Muñecos de nieve
El miércoles, en Oslo, los gnomos del sur se hicieron futbolistas y cambiaron de nombre. A ratos se llamaron Vicente, a ratos Valerón y a ratos Alonso, Raúl o Salgado. Conforme avanzaba el partido Noruega-España, empezaron a probarse números y camisetas, renovaron su repertorio de diabluras y ocuparon el cuerpo de los chicos de Iñaki Sáez por riguroso orden de participación en la jugada.
En la banda, oculto en el doble voladizo del banquillo y de la gorra, Iñaki se mordía el labio y hacía un forzado intento de levantar la mirada, la libreta y el ánimo. Se sentía en situación de peligro inminente; sabía que dos docenas de quintacolumnistas le tenían preparada la nota necrológica y que sólo esperaban la confirmación de sentencia para conducirlo al paredón.

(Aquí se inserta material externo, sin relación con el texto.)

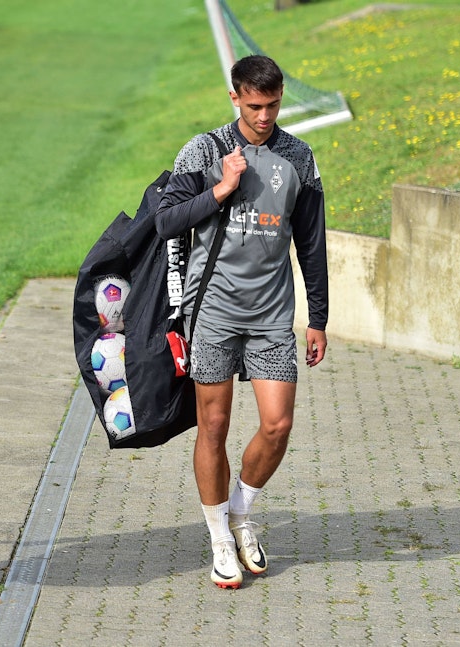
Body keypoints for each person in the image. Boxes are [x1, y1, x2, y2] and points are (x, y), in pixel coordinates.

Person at [155, 55, 328, 589]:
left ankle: (240, 511)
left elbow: (312, 242)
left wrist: (317, 316)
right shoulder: (203, 150)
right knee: (214, 427)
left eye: (273, 105)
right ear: (234, 97)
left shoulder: (298, 155)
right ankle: (219, 540)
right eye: (254, 106)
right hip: (212, 314)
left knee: (278, 426)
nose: (264, 117)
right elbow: (165, 222)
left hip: (273, 315)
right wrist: (221, 190)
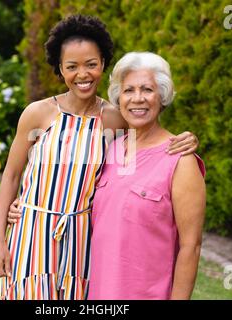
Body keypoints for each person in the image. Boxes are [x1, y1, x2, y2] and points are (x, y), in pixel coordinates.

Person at [0, 15, 198, 300]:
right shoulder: (37, 114)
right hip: (32, 234)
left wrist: (186, 138)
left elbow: (151, 136)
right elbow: (11, 175)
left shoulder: (114, 119)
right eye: (71, 66)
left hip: (81, 240)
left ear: (102, 63)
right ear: (60, 69)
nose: (83, 74)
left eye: (91, 64)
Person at [88, 52, 206, 300]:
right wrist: (20, 207)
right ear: (118, 98)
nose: (137, 99)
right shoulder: (109, 149)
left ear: (161, 97)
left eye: (147, 90)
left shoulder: (180, 159)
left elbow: (191, 247)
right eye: (129, 90)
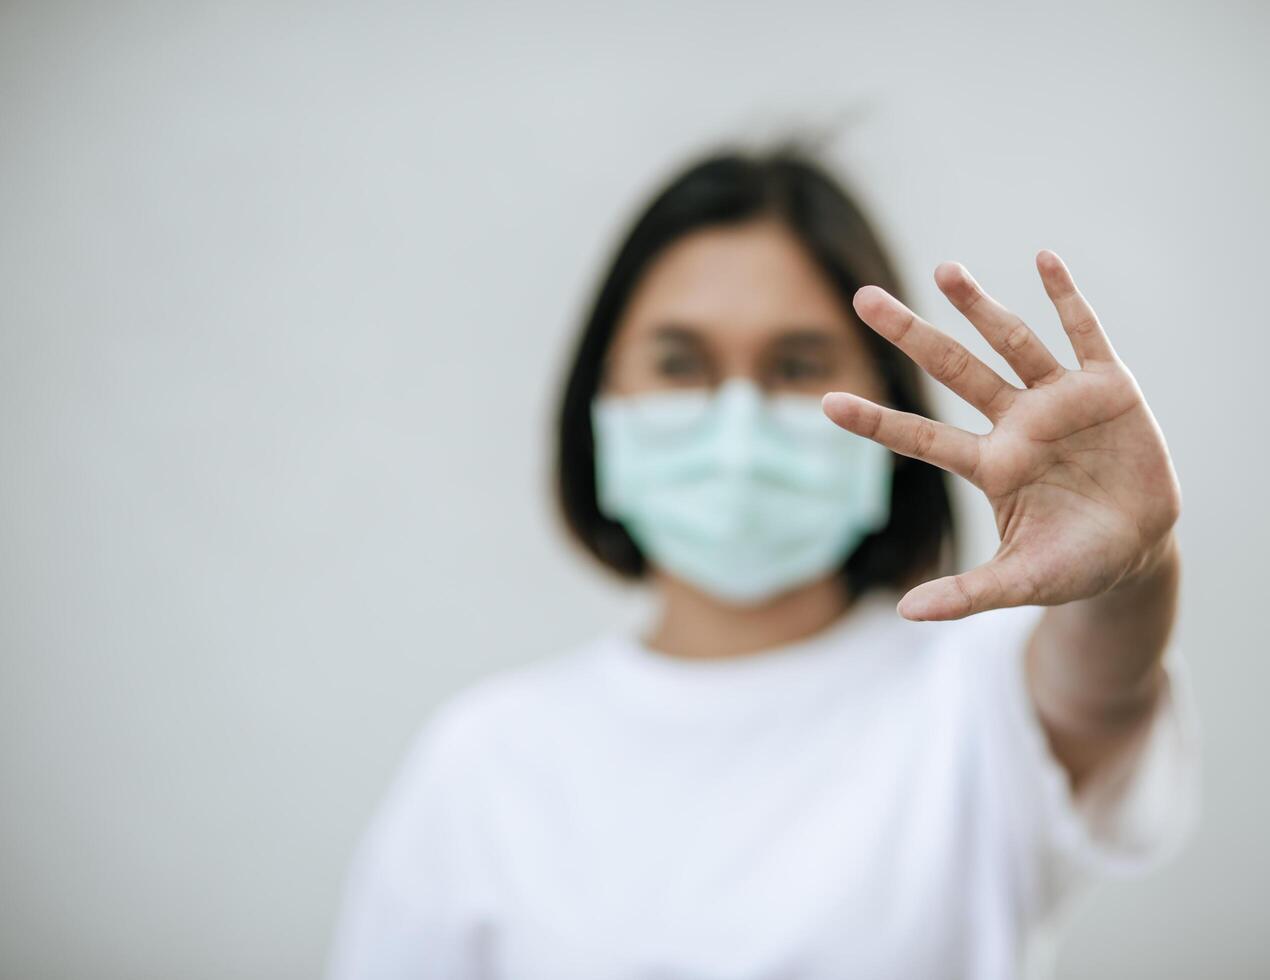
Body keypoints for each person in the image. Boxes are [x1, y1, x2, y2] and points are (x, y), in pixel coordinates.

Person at [325, 142, 1201, 980]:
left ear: (885, 406)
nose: (736, 427)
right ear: (599, 401)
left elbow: (1103, 680)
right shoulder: (486, 761)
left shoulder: (979, 699)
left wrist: (1135, 563)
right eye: (680, 363)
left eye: (793, 365)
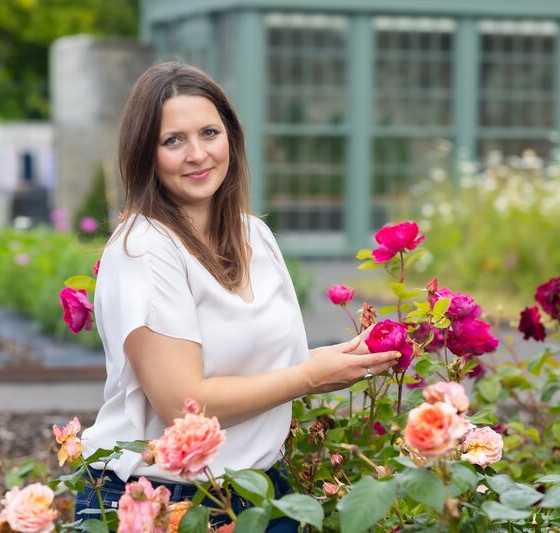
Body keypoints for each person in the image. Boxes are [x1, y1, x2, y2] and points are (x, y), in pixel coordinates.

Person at [74, 62, 401, 530]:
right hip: (168, 501)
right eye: (173, 140)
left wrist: (336, 361)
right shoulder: (145, 248)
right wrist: (309, 375)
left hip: (262, 490)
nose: (197, 153)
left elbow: (261, 367)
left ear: (231, 137)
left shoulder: (256, 236)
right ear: (145, 153)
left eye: (209, 132)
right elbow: (184, 405)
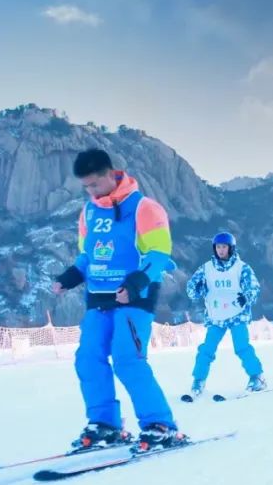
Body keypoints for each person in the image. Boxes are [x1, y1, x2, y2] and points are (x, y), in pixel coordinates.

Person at [52, 149, 184, 453]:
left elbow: (158, 255)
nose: (91, 191)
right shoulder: (88, 212)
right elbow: (88, 256)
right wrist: (69, 277)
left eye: (95, 184)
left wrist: (135, 284)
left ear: (111, 174)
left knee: (127, 359)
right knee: (88, 359)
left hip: (134, 298)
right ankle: (105, 425)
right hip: (98, 298)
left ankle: (160, 426)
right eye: (86, 187)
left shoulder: (145, 208)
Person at [184, 232, 266, 398]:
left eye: (224, 247)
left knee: (242, 347)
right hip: (216, 316)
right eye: (218, 247)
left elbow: (254, 287)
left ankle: (257, 377)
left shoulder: (242, 268)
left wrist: (246, 297)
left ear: (231, 248)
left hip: (237, 314)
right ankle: (198, 381)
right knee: (207, 349)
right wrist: (196, 289)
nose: (221, 250)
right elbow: (191, 287)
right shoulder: (206, 268)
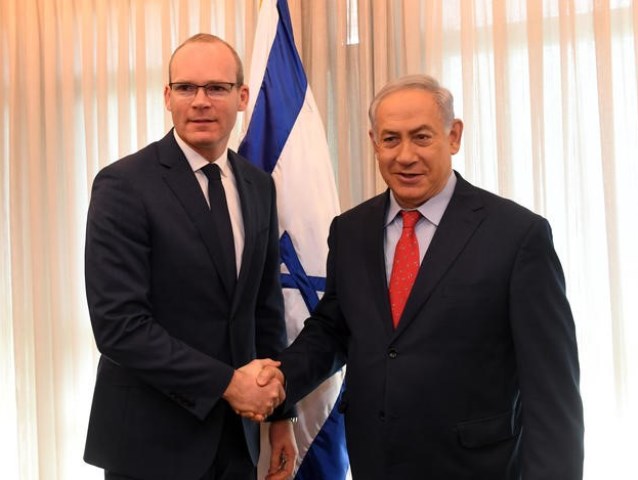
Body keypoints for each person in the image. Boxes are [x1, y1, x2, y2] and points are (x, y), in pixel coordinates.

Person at [257, 74, 584, 478]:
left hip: (477, 468)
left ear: (454, 136)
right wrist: (280, 377)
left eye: (422, 137)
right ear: (374, 142)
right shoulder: (351, 230)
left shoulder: (517, 235)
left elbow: (553, 394)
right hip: (376, 463)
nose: (405, 155)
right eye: (391, 139)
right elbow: (333, 330)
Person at [84, 33, 296, 480]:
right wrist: (226, 384)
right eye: (186, 88)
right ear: (167, 96)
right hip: (149, 443)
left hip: (237, 442)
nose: (200, 101)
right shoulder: (123, 185)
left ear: (241, 98)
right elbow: (118, 326)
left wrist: (281, 417)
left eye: (216, 88)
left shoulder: (259, 186)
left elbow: (265, 313)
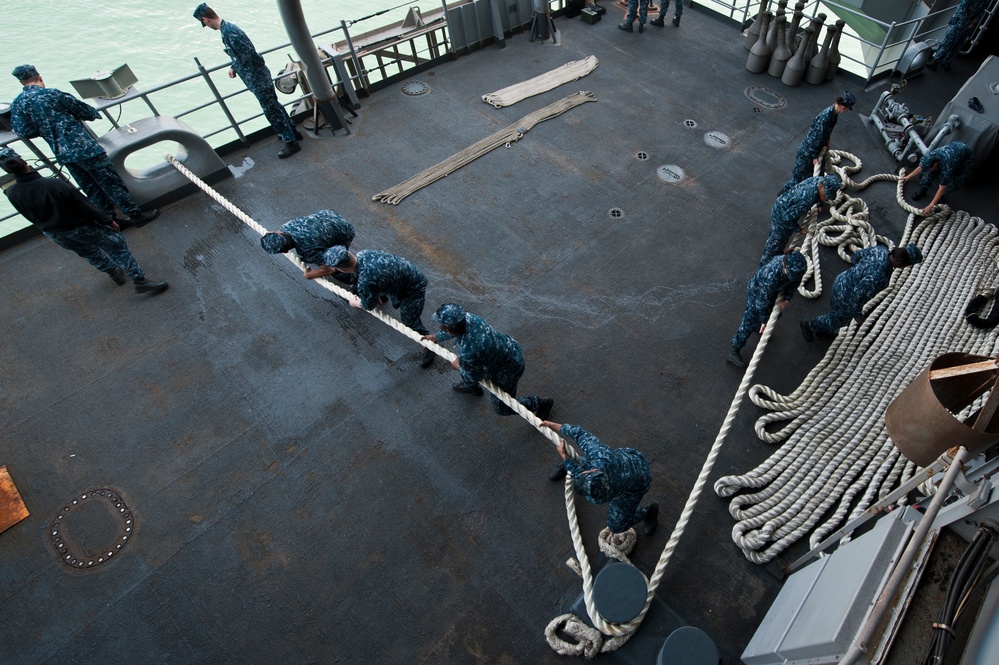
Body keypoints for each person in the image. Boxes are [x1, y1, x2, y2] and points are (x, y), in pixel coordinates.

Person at [9, 65, 160, 228]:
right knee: (112, 184)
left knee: (92, 189)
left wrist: (44, 129)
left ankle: (111, 222)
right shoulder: (53, 94)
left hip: (64, 155)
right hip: (85, 149)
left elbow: (23, 131)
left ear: (21, 82)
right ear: (39, 77)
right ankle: (135, 216)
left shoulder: (18, 104)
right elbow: (87, 112)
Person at [1, 147, 168, 295]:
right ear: (25, 162)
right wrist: (108, 221)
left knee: (89, 252)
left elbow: (28, 215)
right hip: (79, 226)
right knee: (116, 246)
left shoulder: (11, 192)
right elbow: (85, 206)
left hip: (55, 233)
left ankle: (113, 272)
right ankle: (140, 281)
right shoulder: (54, 184)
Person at [193, 4, 302, 159]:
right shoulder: (228, 29)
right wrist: (234, 66)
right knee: (274, 106)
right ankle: (292, 132)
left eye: (204, 23)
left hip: (257, 78)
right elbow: (240, 55)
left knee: (270, 111)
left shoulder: (229, 33)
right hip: (257, 76)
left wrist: (244, 69)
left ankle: (290, 142)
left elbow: (251, 56)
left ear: (205, 19)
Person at [422, 303, 554, 419]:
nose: (438, 325)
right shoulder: (468, 318)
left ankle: (540, 403)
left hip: (507, 371)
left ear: (448, 329)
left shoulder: (468, 352)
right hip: (510, 349)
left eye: (440, 325)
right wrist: (435, 337)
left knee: (502, 408)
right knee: (471, 368)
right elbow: (454, 331)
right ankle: (473, 388)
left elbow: (474, 376)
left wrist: (458, 367)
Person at [541, 420, 659, 537]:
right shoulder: (601, 455)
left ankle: (648, 512)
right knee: (585, 464)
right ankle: (571, 463)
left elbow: (582, 474)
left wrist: (567, 460)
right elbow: (579, 433)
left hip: (638, 485)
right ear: (595, 471)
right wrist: (552, 425)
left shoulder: (599, 498)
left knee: (617, 526)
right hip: (632, 459)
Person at [323, 246, 435, 368]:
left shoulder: (366, 281)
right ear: (350, 254)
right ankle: (380, 295)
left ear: (342, 269)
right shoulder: (364, 253)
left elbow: (368, 305)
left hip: (413, 289)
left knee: (410, 321)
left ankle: (430, 344)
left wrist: (354, 303)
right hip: (403, 275)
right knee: (375, 285)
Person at [801, 243, 922, 341]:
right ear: (901, 263)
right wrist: (858, 316)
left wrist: (858, 271)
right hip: (847, 296)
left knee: (836, 315)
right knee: (837, 320)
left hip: (843, 280)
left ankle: (823, 329)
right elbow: (857, 296)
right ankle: (810, 325)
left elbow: (857, 256)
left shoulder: (881, 250)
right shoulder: (879, 276)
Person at [727, 250, 808, 368]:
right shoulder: (771, 275)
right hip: (757, 294)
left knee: (774, 315)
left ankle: (758, 327)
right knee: (749, 322)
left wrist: (787, 299)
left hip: (772, 293)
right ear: (784, 266)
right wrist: (764, 320)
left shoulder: (796, 269)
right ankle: (734, 350)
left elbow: (795, 282)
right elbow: (761, 302)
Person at [761, 174, 843, 266]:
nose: (826, 198)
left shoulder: (819, 180)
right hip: (781, 215)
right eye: (826, 195)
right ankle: (764, 265)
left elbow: (818, 194)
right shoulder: (805, 200)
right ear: (821, 186)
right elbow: (787, 219)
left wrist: (820, 203)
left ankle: (778, 255)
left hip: (785, 205)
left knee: (781, 240)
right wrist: (800, 230)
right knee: (776, 242)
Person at [782, 92, 856, 192]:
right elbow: (814, 137)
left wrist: (827, 142)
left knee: (819, 176)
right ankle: (782, 196)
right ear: (843, 107)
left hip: (818, 149)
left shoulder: (834, 114)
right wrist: (814, 157)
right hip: (807, 153)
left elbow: (825, 132)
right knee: (798, 179)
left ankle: (819, 198)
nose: (846, 111)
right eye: (847, 108)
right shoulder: (825, 118)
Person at [260, 209, 355, 286]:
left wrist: (309, 275)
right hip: (329, 215)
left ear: (285, 251)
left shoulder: (307, 252)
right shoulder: (287, 226)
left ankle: (355, 282)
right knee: (324, 246)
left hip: (344, 231)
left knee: (338, 260)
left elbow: (329, 269)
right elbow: (278, 232)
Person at [901, 141, 974, 216]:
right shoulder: (930, 157)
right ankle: (923, 190)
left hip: (965, 157)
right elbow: (920, 167)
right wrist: (907, 177)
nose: (930, 170)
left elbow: (942, 187)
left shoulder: (947, 167)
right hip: (953, 148)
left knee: (955, 182)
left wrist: (931, 205)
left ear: (936, 164)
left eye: (931, 168)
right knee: (928, 173)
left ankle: (942, 197)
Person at [927, 0, 986, 71]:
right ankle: (947, 62)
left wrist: (963, 21)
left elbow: (962, 9)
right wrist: (972, 22)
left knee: (947, 41)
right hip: (969, 25)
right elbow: (981, 12)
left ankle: (936, 61)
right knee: (958, 43)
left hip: (959, 22)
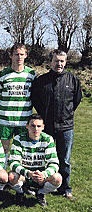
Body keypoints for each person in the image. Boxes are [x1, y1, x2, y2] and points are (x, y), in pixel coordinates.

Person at [31, 49, 82, 200]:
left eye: (62, 61)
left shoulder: (73, 80)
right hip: (46, 127)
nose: (59, 64)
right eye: (56, 61)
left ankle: (65, 188)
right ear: (50, 62)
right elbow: (36, 101)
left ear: (65, 62)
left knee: (64, 159)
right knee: (43, 158)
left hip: (65, 127)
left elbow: (77, 100)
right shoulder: (41, 81)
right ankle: (43, 185)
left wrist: (66, 114)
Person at [8, 114, 62, 207]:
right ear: (27, 126)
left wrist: (43, 174)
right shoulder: (19, 138)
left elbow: (54, 163)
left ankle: (41, 193)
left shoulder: (48, 139)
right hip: (25, 175)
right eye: (33, 126)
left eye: (39, 126)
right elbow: (13, 162)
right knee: (12, 176)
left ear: (43, 127)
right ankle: (20, 192)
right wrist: (28, 173)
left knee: (58, 178)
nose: (35, 129)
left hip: (41, 177)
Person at [0, 43, 36, 158]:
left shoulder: (31, 74)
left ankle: (21, 175)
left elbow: (35, 96)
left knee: (22, 151)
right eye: (16, 54)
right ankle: (2, 175)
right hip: (5, 120)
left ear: (26, 55)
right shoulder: (2, 75)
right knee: (3, 150)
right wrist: (5, 111)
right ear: (11, 56)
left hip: (24, 120)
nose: (19, 57)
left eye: (22, 54)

Pero los gnomos se rebelaron. En un momento de exaltación, el insurgente niño Vicente agarró la pelota, agrupó en un recorte malévolo toda su picardía mediterránea, dio cuatro latigazos con la cintura y empezó a derribar noruegos como la excavadora derriba los muñecos de nieve. De pronto, había dejado sin corriente eléctrica, es decir sin pies ni cabeza, a la línea de robots enfriados en el polo y templados en Gran Bretaña que llegaban jadeando desde los fiordos. ¿Y Valerón? A los gritos de olé, olé, olé, hizo todas las faenas de la feria de San Isidro juntas. Con su voz aflautada pidió la pelota, le dio una mano de azúcar glas, interpretó el toreo a la verónica con el pecho adelantado y después citó de frente al defensa central y le pegó seis manoletinas de durse.
También participaron en el tercio de quites Salgado, Alonso y Etxeberria; cada cual a su estilo. Salgado metió tres caños de acero, Alonso irradió juego como una lámpara y Etxebe cabeceó en un movimiento imperceptible el melón que había despejado el portero local: en semejante estado de iluminación, lo habría metido igualmente por el hueco de la gatera.
Y a veces los gnomos se apoderaban de Raúl. Entonces una chispa de malicia suburbana recorría el área. Bajo el brillo de sus galones, las maniobras del equipo se cargaban de una misteriosa energía interior sólo posible en las profundidades del subsuelo o en las grandes timbas del extrarradio.
Fue en una de ellas cuando conectó con Valerón y consiguió empalmar un pase ligero como una pluma con un tiro curvo como el canto de una guadaña. Su aparición provocó varios efectos radicales: la hierba se abrió, un fogonazo iluminó la base del poste, un zumbido de hélice espantó la bandada de avechuchos que se habían posado en el palo y el balón salió, volando, con destino a Portugal.